贝尔,是我的一只老猎,也是我童年时期的玩伴。它总是懒洋洋的,宁愿躺在火炉旁睡觉,也不愿陪我玩耍。我竭尽全力地想让它懂得我的手势语言,而它显然太迟钝,也太不专心,我的努力最终也没有什么结果。
贝尔有时候会兴奋地突然跳起来狂奔,这时候的它看起来就像瞄准了猎物的机敏的猎犬,显得威风凛凛。我不知道它为什么会有这样的反应,但它总是不按我的意思去做却是事实。对于这一点我真的很着急,然而不管我怎么努力都只是我单方面的一厢情愿而已,它则只会站起来舒坦的伸个懒腰,发出类似轻蔑的鼻息声,然后走到火炉的另一边又躺下继续睡觉,而我已经是筋疲力尽又失望透顶了,只好去找玛莎玩。
一天,我不小心把水溅在了围裙上,于是来到卧室的壁炉边把裙子摊开置于摇曳的炉火旁,想将它烘干。但是急性子的我觉得这实在太慢,便靠的更近,最后干脆直接把它放在了火炉上。火一下子就窜了起来,火焰瞬间即包围了我,衣服都烧着了。我发出惊恐的叫声,照顾我的老奶奶维尼闻声立刻赶来,用毯子包裹着我,把我救了出来。虽然我差点被闷死,但火总算是扑灭了。还算幸运,我除了手和头发之外基本上没有别的烧伤。
也就是大约在那段时间里,我发现了钥匙的妙用。一天早上,我玩性大发,把母亲锁在了储藏室里,由于仆人们都在四下忙碌,所以母亲足足被关了三个小时。她不停地拍打着门,我则坐在门外走廊的台阶上,感觉到由于重重的拍门而引起的震动,幸灾乐祸地笑了起来。

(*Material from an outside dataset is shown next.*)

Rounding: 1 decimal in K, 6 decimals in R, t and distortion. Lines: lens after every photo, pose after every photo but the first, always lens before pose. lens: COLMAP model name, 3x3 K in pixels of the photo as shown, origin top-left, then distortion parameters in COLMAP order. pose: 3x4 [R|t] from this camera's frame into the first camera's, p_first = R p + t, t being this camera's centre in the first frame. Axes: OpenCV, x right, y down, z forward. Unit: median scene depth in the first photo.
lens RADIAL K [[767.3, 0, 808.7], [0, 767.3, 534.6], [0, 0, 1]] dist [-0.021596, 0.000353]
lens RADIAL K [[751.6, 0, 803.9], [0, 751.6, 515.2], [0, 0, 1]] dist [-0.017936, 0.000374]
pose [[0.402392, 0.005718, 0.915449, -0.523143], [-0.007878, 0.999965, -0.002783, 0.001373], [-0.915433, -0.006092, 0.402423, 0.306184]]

这次的恶作剧使父母觉得我再这样顽皮下去情况会越来越糟,于是决定让我尽快接受教育,就这样,我的家庭老师──莎莉文小姐走进了我的生命。
莎莉文小姐刚来的时候,我仍然恶习难改,居然想办法把她也锁在了房间里。当时,母亲让我上楼拿东西给我的老师,我把东西一交给她就立刻转身出去把门关上,锁了起来,并把钥匙藏在大厅的衣柜下,不管父母怎么训斥或劝诱,我都拒绝交出钥匙。
最后,他们没有办法,只好搭了一架梯子,让莎莉文小姐从窗户爬了出来。对于这次成功又聪明绝顶的恶作剧,我非常得意,直到几个月后才把钥匙交了出来。

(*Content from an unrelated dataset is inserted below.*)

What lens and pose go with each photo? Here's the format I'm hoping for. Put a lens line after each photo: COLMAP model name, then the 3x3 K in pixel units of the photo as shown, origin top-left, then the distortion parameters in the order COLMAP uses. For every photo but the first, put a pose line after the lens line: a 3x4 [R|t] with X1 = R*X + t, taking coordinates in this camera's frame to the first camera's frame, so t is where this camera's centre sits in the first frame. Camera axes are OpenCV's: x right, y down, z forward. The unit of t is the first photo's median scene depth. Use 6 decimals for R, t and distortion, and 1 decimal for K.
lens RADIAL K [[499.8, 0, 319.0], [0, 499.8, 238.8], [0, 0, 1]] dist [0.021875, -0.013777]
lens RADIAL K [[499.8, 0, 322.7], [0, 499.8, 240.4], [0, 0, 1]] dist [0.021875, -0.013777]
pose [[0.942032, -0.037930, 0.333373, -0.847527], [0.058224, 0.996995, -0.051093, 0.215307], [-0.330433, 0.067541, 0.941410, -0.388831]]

在我大约五岁的时候,我们离开了那布满葡萄与蔷薇的小屋,搬进了宽敞的新家。我们家除了父亲母亲之外,我还有两个异母哥哥,一个小妹妹──米尔德里德。
关于父亲,我最初的清晰的记忆是,有一次我穿过到处堆放的报纸,来到他身旁,他正一个人举着一张报纸,我看不见他的脸,因为被报纸遮住了。年幼的我不知道父亲在做什么,感到非常迷惑,就学着他的样子,还戴上了眼镜,希望能够找到答案,然而几年过去了,我依然不知道父亲在做什么。后来,我终于明白那些是报纸,而我的父亲是其中一份报纸的编辑。

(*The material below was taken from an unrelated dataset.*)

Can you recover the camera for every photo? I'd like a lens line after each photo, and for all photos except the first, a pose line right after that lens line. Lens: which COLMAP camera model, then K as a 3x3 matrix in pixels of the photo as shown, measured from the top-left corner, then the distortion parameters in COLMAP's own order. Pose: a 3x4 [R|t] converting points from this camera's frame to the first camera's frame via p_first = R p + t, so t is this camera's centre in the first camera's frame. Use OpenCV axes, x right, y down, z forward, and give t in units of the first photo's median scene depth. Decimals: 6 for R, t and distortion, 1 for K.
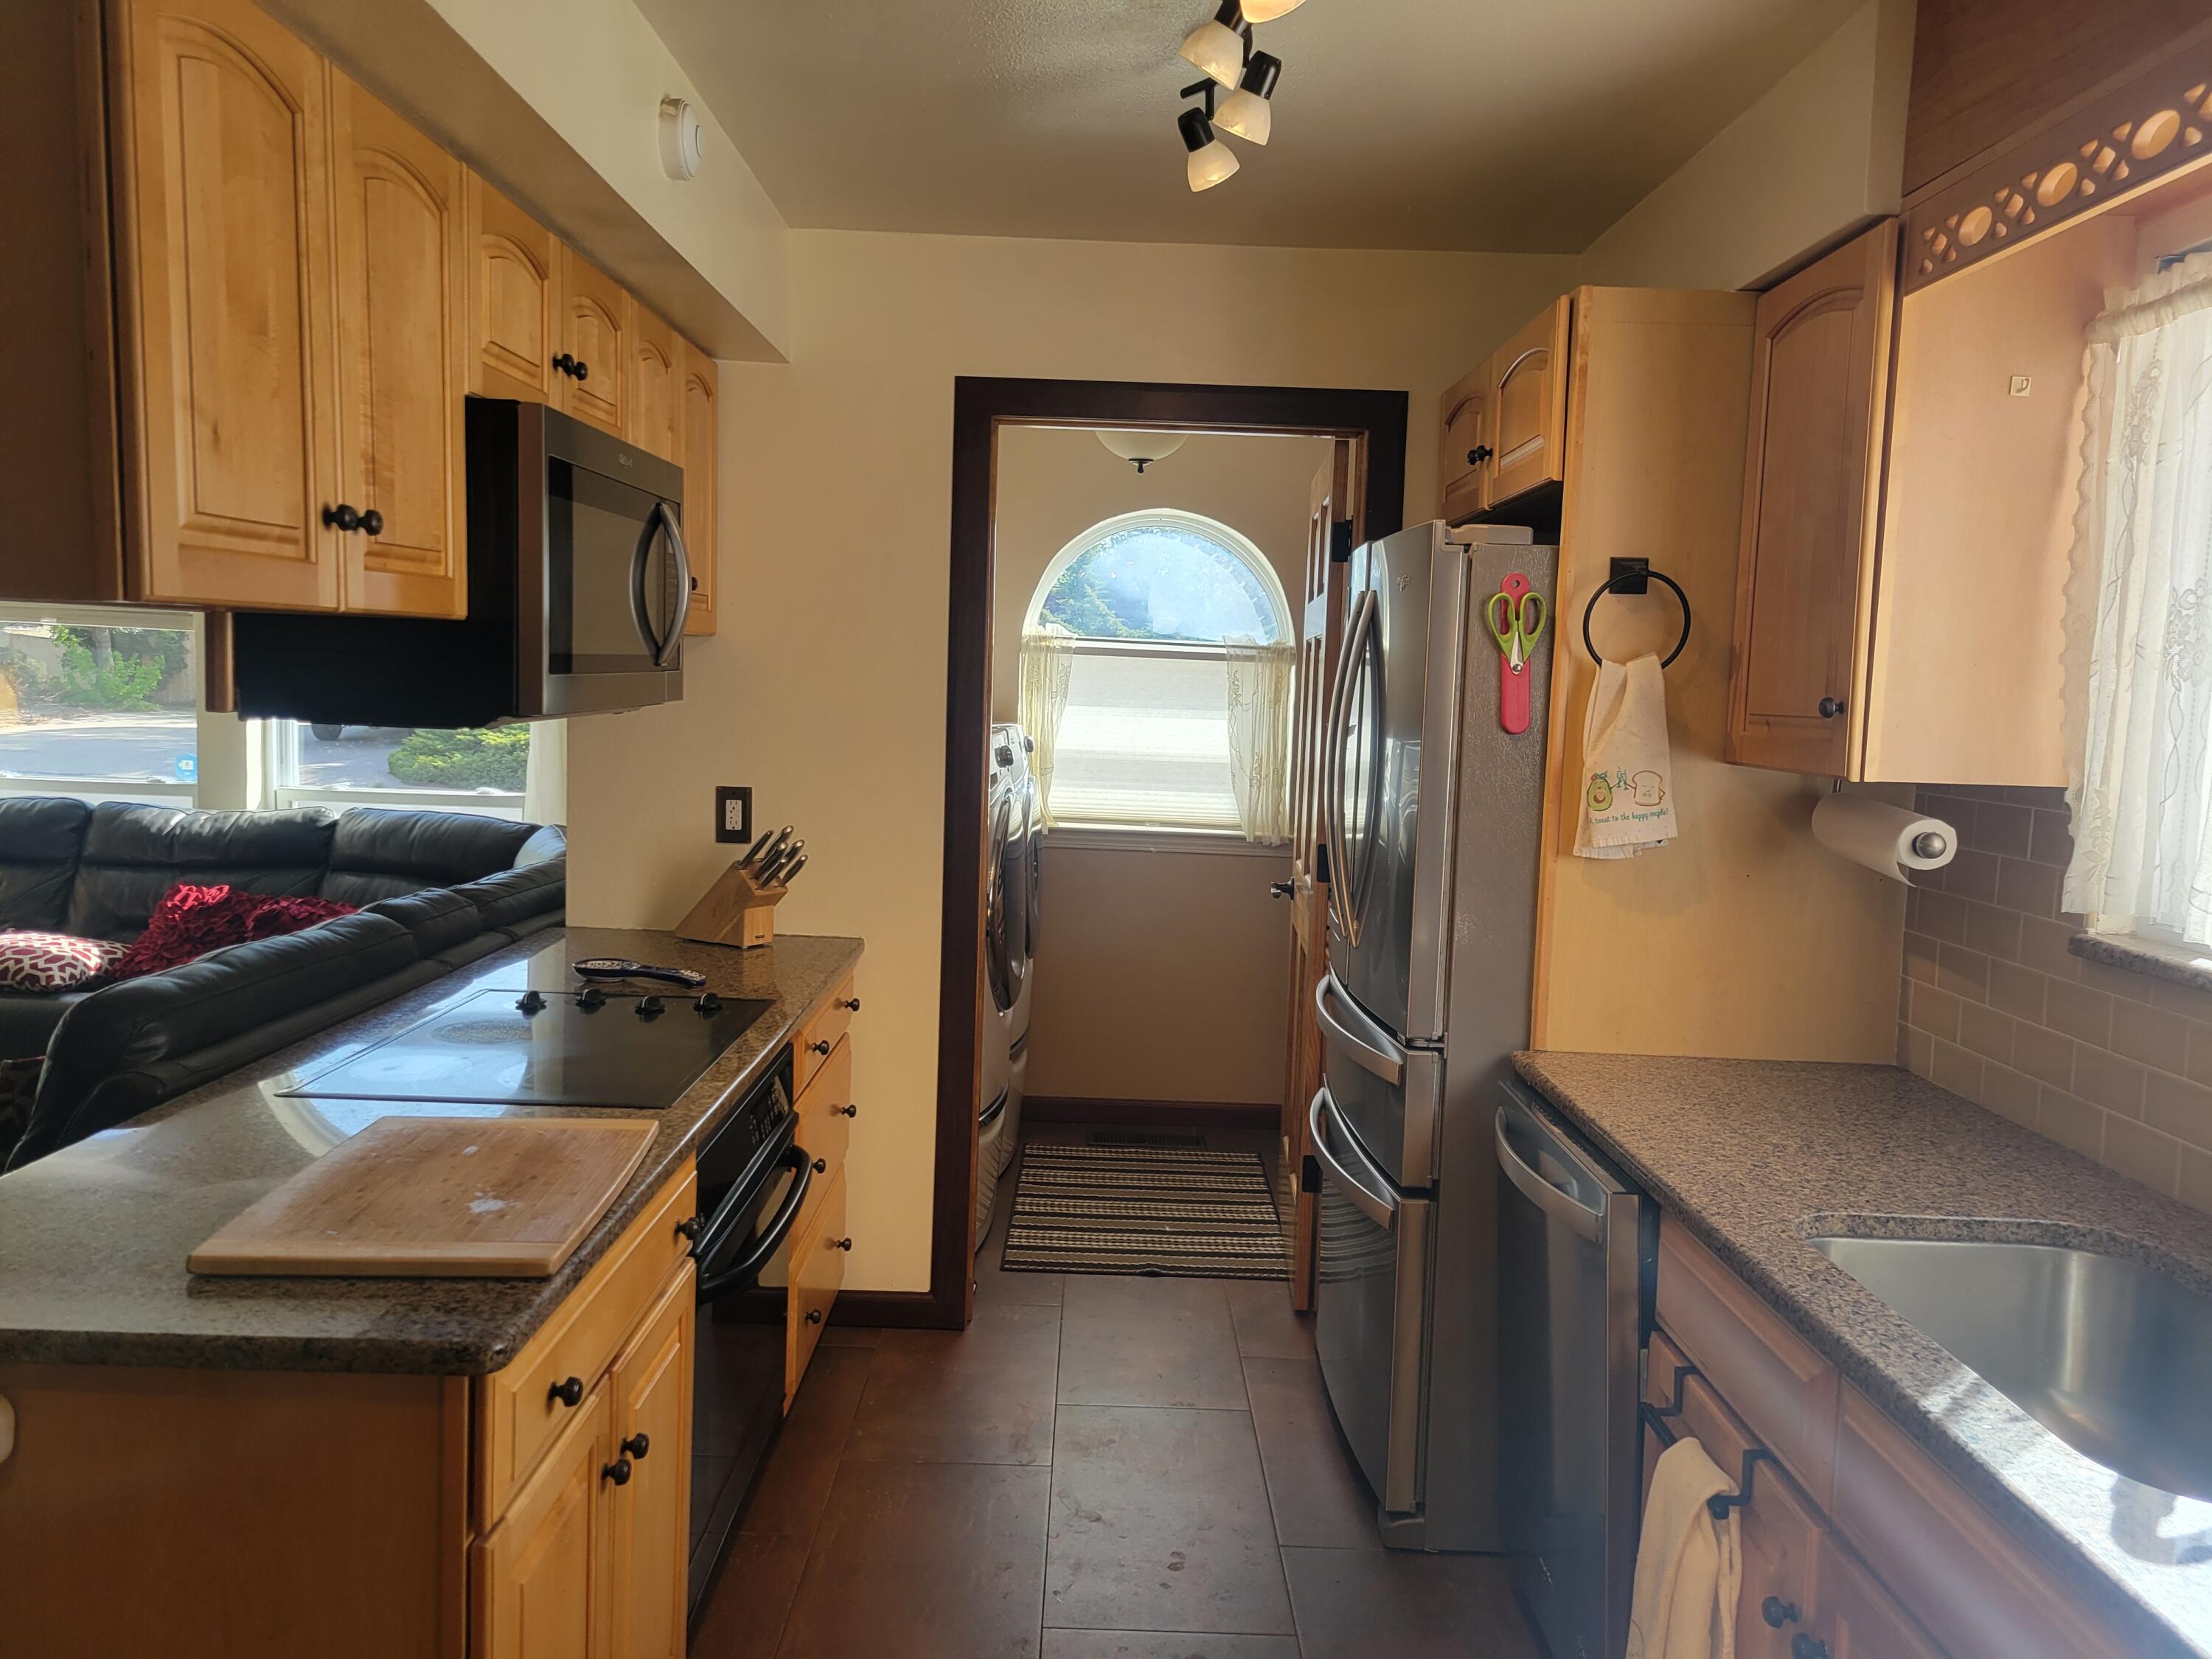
lens RADIAL K [[1654.5, 0, 1103.6], [0, 1654.5, 826.6], [0, 0, 1]] dist [0.047518, -0.024800]
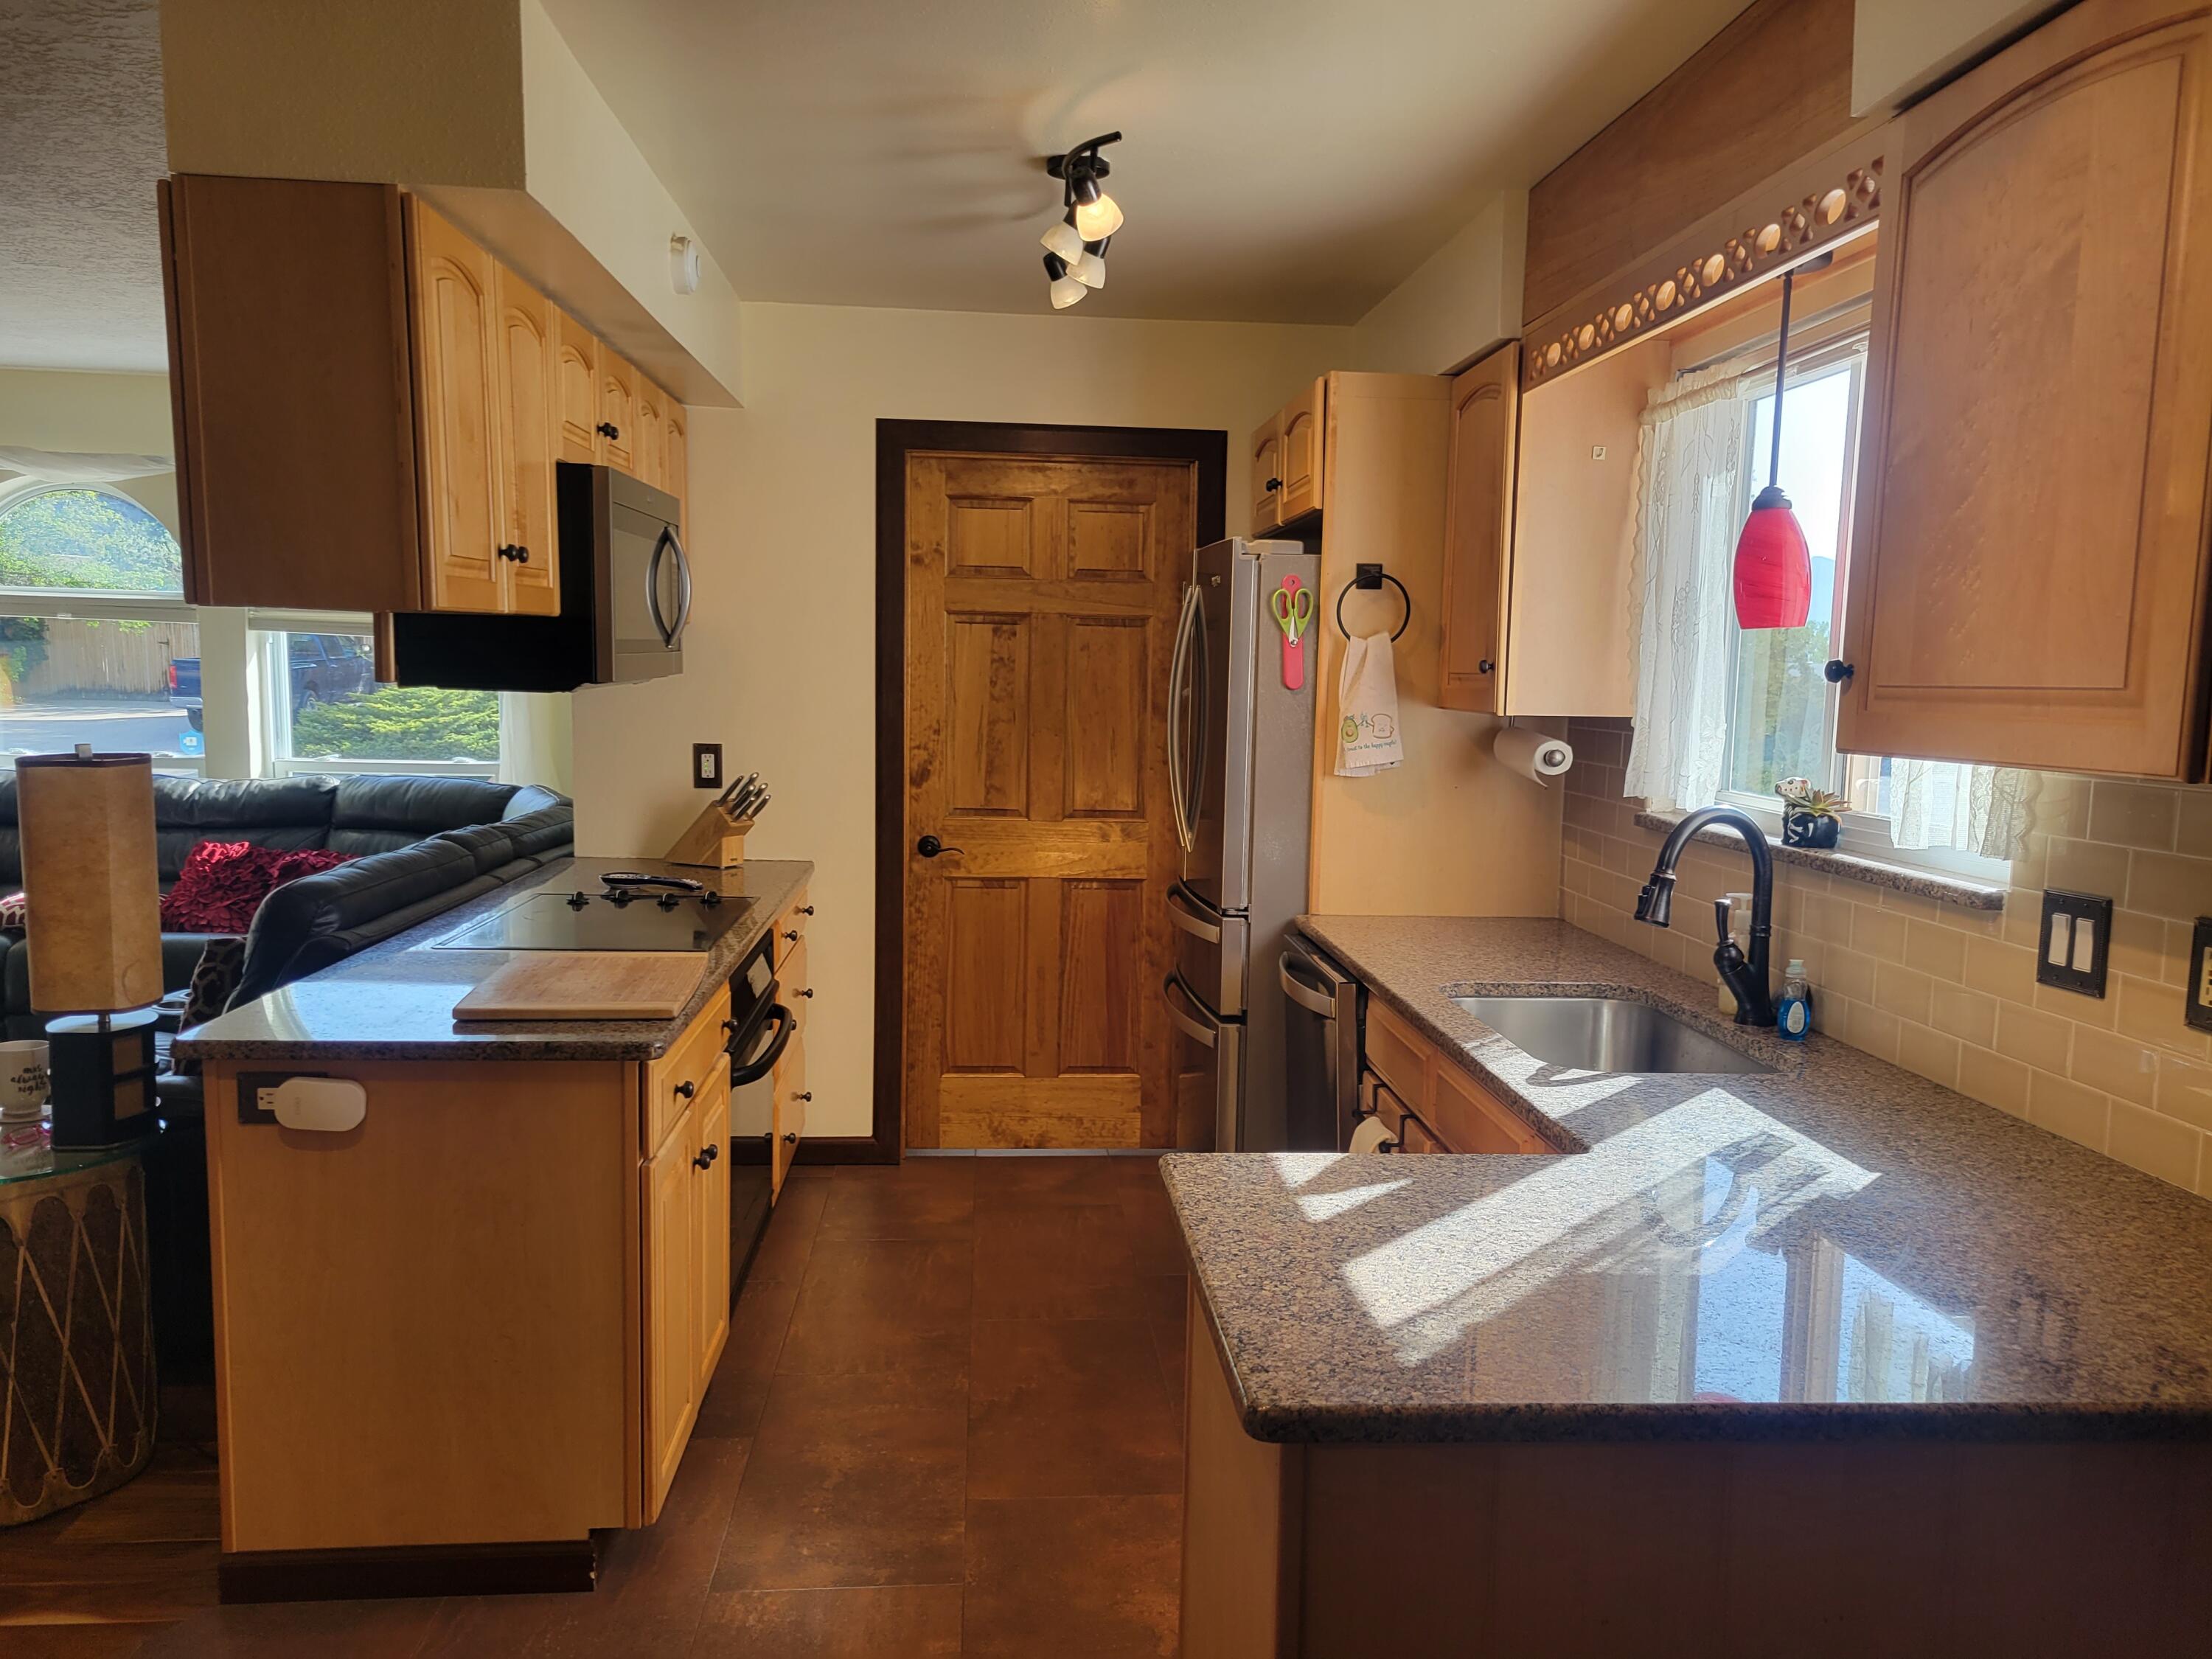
lens RADIAL K [[1654.5, 0, 1125.0], [0, 1654.5, 868.4], [0, 0, 1]] dist [0.047518, -0.024800]
pose [[0.996712, -0.022082, 0.077953, -0.007145], [0.019255, 0.999136, 0.036826, 0.040874], [-0.078699, -0.035204, 0.996277, -0.390305]]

父亲是个和蔼可亲、仁慈宽厚的长者,他很爱这个家,除了在打猎的季节外,很少离开我们。据说,他是个了不起的猎手,而且枪法之准远近闻名。除了家人之外,他最爱的就是狗和猎枪。父亲的好客是出了名的,有时甚至有点过火,几乎每次出门他都会带客人回来。对父亲来说,一件特别值得骄傲的事情就是他在花园里种植了据说是全镇最好的西瓜和草莓,每当水果成熟的时候,他总是让我最先品尝他精心挑选的葡萄和瓜果。父亲常常温柔慈爱地牵着我的手,带我在果园中从一棵树下走到另一棵树下,从这个葡萄架走到那个葡萄架,他所给予我的快乐与关爱无论我走到哪里都伴随着我。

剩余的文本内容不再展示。